Были звонки днем. Вначале позвонила подруга Татьяны, Елена-художница, письма от которой получил накануне. Прочитав одно из двух писем, чрезвычайно расстроился. Это был как будто приговор суда. Второе письмо читать не стал. В разговоре по телефону высказал Елене кое-какие претензии. Затем сразу позвонила Таня. Видимо, из «Нефтяника» вышли со мной на связь. Известила, что ей понравились наши посиделки, и она надеется, что они были не последними. Но в эти два дня ничего не предвидится.

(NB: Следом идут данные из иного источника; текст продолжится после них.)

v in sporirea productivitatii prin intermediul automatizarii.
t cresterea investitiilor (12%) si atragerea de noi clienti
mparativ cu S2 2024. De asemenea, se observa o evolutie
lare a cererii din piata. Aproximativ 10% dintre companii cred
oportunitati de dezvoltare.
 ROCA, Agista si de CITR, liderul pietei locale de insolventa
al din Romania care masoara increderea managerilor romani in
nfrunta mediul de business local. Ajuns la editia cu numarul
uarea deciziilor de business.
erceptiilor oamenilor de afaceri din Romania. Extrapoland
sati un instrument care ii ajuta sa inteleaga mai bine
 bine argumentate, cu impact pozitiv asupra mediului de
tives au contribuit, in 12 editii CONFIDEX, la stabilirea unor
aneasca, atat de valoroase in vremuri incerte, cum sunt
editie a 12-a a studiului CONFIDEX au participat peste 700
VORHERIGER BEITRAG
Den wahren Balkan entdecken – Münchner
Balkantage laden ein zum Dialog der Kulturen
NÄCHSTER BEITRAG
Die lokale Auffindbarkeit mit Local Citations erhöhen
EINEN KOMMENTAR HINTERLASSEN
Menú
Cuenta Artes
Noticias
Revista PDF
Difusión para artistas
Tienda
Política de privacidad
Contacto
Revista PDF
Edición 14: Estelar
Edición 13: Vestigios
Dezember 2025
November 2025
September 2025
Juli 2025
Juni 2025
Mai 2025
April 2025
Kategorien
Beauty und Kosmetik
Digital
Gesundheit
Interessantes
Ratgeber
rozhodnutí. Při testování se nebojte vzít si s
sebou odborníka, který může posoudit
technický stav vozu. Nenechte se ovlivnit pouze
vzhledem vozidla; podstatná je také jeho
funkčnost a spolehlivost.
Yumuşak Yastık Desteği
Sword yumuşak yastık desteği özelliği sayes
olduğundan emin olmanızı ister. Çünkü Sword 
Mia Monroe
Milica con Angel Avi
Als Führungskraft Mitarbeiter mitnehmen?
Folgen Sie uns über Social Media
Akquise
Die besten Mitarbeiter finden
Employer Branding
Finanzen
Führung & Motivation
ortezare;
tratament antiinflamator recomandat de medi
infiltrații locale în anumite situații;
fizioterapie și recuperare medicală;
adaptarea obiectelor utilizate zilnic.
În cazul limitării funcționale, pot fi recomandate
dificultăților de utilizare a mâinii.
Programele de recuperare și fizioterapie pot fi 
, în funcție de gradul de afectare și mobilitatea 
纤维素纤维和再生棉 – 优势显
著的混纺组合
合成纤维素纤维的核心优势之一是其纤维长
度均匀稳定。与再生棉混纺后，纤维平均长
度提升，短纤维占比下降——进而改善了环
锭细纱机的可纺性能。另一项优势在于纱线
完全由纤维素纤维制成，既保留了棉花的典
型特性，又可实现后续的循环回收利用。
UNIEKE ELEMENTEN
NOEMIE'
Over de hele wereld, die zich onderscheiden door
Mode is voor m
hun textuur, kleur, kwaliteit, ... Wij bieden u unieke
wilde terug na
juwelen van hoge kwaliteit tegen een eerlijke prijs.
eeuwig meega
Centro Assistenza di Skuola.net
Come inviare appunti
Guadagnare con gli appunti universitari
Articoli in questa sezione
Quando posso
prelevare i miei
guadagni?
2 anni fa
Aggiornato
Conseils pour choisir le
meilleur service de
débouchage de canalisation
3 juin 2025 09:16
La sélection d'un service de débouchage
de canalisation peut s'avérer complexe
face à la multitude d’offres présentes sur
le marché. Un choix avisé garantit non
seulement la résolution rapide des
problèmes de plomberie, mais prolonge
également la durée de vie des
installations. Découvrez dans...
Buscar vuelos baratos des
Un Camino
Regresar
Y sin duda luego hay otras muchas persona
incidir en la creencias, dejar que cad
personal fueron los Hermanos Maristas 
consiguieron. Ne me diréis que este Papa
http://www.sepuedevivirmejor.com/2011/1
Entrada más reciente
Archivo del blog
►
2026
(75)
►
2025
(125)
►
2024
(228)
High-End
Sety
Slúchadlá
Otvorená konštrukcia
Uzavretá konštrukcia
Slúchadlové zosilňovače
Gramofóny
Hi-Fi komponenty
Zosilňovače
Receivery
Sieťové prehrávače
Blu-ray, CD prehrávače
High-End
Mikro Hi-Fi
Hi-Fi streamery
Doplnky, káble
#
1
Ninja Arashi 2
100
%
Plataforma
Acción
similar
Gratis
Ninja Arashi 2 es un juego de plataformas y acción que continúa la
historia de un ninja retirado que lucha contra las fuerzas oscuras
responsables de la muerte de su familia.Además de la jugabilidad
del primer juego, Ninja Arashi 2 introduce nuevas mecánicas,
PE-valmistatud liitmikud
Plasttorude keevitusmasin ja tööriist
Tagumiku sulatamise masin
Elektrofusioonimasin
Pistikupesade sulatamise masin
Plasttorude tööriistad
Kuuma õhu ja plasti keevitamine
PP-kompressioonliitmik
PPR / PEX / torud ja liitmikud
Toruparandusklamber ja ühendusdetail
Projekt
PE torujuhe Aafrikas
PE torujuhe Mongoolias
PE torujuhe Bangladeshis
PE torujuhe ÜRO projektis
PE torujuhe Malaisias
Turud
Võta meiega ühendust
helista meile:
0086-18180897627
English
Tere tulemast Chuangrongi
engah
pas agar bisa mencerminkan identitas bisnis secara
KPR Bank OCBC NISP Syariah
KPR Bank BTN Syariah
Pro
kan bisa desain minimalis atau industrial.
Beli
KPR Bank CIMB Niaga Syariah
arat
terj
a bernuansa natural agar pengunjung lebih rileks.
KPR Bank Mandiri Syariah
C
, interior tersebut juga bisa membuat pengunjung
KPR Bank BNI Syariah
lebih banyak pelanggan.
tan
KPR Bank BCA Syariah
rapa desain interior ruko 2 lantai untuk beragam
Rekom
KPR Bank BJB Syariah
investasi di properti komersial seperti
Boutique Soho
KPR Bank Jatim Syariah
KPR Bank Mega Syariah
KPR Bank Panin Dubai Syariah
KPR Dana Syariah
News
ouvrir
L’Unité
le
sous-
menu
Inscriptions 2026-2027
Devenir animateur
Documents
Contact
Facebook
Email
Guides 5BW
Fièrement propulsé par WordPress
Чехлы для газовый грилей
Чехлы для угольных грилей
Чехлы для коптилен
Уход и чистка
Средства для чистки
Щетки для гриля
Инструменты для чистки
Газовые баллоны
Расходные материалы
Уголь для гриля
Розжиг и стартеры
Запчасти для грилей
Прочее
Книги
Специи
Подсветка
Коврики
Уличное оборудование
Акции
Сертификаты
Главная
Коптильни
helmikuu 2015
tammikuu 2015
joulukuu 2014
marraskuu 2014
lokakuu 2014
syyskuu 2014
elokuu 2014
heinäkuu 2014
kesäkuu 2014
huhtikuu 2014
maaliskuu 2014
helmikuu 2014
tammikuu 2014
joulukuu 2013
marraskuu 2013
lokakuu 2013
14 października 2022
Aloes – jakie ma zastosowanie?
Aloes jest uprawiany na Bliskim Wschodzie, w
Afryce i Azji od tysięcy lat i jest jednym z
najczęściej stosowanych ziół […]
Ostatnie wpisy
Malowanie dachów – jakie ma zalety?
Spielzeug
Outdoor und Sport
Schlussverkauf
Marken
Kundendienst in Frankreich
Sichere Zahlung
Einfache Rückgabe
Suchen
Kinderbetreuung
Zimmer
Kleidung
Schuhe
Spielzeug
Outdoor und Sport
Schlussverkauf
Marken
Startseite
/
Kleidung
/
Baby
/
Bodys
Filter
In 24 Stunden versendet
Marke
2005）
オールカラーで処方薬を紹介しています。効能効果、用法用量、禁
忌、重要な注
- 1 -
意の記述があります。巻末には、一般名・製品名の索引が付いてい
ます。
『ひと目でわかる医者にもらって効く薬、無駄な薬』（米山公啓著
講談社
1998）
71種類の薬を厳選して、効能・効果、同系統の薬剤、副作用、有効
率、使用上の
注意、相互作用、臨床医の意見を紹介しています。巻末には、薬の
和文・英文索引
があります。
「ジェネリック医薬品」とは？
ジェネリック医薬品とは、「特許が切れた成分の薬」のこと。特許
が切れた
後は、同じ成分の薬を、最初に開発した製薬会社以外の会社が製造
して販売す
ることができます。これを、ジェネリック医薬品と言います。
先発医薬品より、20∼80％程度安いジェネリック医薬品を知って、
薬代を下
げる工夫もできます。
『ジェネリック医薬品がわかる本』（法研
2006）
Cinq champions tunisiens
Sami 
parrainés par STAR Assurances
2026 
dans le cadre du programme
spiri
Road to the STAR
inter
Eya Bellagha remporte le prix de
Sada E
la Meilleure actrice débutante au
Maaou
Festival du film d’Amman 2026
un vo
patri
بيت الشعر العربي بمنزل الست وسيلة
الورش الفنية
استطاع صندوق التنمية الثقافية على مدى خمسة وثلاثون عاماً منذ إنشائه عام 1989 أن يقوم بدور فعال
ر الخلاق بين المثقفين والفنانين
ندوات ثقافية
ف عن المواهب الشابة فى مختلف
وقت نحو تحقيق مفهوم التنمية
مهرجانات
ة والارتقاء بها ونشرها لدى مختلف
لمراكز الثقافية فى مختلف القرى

Тем не менее, посиделки состоялись. Женщины приехали с запахом спиртного. А у меня кроме растворимого кофе и колбасы, ничего нет, даже хлеба. Как раз к их приходу сварилась мелкая картошка «в мундирах». Таня сказала, что с работы, хочет есть. Я сходил в ларек, купил бутылку водки и булку хлеба. Надеялся, что посидим не хуже, чем в прошлый раз, хотя после письма Елены чувствовал себя не в своей тарелке.
Таня была в черных брюках и в белой вязаной кофте. По погоде одета. Так что ее очаровательных ножек увидеть не пришлось. И потому все внимание было отдано ее лицу.
Вечер начался с просмотра моих рисунков. Хотел показать только рисунок по представлению лица Тани, но она перелистала всю папку. Сидела, как в прошлый раз, справа от меня, в центре дивана. Наши руки то и дело соприкасались тыльными сторонами, и это немного щекотало нервы. Забавно смотреть на свои же рисунки полугодичной давности, да еще с гостями.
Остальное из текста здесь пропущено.